Render the part of the material that opens with the line containing "applications. Both qualitative" and closes with the line containing "aiming to present" as a numbered list, leaving out any blank lines.
(RECORDS TO PROCESS Opens)
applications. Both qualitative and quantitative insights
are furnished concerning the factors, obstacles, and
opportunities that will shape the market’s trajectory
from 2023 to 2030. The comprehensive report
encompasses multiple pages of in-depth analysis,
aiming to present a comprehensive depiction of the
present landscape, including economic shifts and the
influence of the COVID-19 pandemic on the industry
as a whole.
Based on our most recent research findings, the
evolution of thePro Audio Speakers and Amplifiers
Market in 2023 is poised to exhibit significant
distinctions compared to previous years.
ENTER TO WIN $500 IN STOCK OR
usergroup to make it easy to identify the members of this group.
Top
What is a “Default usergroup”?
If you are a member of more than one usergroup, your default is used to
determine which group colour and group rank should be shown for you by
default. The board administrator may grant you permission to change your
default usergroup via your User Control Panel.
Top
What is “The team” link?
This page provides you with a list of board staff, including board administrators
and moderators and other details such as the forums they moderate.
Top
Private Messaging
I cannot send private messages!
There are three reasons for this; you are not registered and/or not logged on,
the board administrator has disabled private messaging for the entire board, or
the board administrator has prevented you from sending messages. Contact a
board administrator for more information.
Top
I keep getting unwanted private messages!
(RECORDS TO PROCESS Closes)
(RECORDS TO PROCESS Opens)
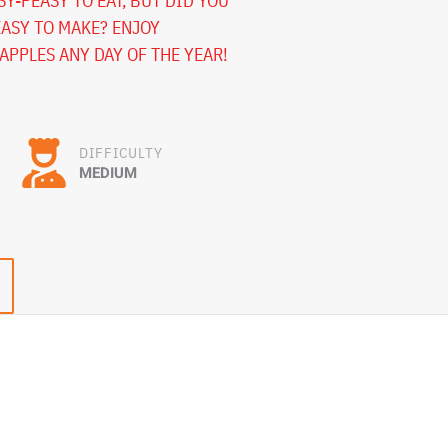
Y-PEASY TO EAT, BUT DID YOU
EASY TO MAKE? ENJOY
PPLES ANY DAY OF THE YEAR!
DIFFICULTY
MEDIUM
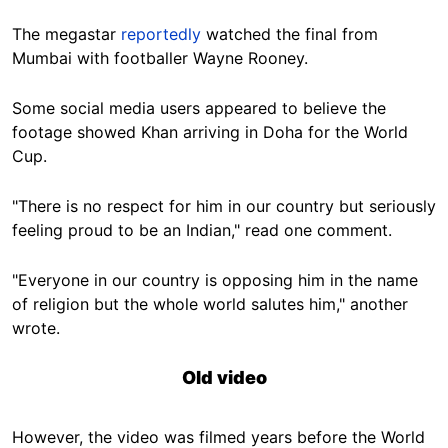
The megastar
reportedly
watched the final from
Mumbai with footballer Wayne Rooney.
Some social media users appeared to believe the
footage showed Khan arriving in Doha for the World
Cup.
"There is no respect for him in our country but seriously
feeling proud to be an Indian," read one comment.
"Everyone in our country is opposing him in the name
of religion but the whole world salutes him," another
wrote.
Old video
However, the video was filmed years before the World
(RECORDS TO PROCESS Closes)
*EXPECTED ANSWER*.
1. applications. Both qualitative and quantitative insights
2. are furnished concerning the factors, obstacles, and
3. opportunities that will shape the market’s trajectory
4. from 2023 to 2030. The comprehensive report
5. encompasses multiple pages of in-depth analysis,
6. aiming to present a comprehensive depiction of the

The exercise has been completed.